● **What is required**: Of all the lines below, output only those starting at the one with "right wrist: (192, 125)" and ending at the one with "left eye: (356, 97)", both ends included, exactly as written.

● **Input for this task**:
☆ ☆ ☆
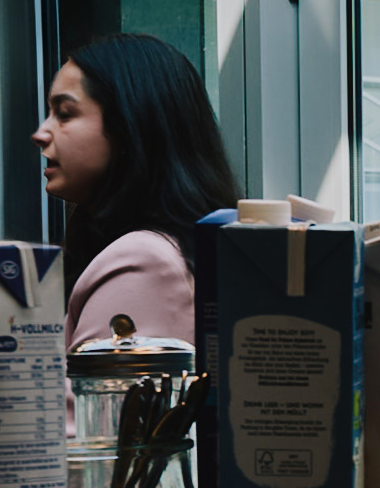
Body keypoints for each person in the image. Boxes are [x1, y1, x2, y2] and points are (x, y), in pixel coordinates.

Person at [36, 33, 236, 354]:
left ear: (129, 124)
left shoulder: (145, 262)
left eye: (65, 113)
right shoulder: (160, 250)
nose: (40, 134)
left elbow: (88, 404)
☆ ☆ ☆
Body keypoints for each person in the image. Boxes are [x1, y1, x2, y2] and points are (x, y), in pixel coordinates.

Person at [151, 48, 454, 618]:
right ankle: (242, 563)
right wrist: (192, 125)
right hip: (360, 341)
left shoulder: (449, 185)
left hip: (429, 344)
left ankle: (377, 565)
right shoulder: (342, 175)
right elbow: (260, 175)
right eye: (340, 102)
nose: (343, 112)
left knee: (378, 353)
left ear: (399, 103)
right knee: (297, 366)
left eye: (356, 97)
☆ ☆ ☆
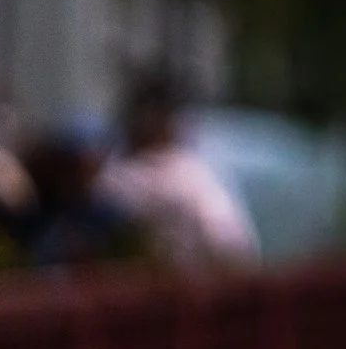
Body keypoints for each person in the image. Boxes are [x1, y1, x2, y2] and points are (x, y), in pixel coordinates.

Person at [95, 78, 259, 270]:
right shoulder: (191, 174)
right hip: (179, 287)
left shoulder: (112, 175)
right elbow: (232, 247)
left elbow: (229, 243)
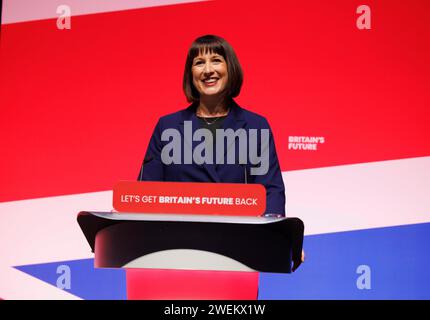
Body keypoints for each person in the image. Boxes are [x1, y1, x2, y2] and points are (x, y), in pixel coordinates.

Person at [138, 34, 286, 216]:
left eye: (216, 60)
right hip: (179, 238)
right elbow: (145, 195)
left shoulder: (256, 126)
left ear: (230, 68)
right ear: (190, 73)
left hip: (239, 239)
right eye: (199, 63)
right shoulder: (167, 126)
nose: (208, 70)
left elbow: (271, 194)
☆ ☆ ☆
● **Answer to this task**:
right wrist: (192, 125)
right hip: (360, 341)
left shoulder: (449, 185)
left hip: (429, 344)
left ankle: (377, 565)
right shoulder: (342, 175)
right elbow: (260, 175)
right eye: (340, 102)
nose: (343, 112)
left knee: (378, 353)
left ear: (399, 103)
right knee: (297, 366)
left eye: (356, 97)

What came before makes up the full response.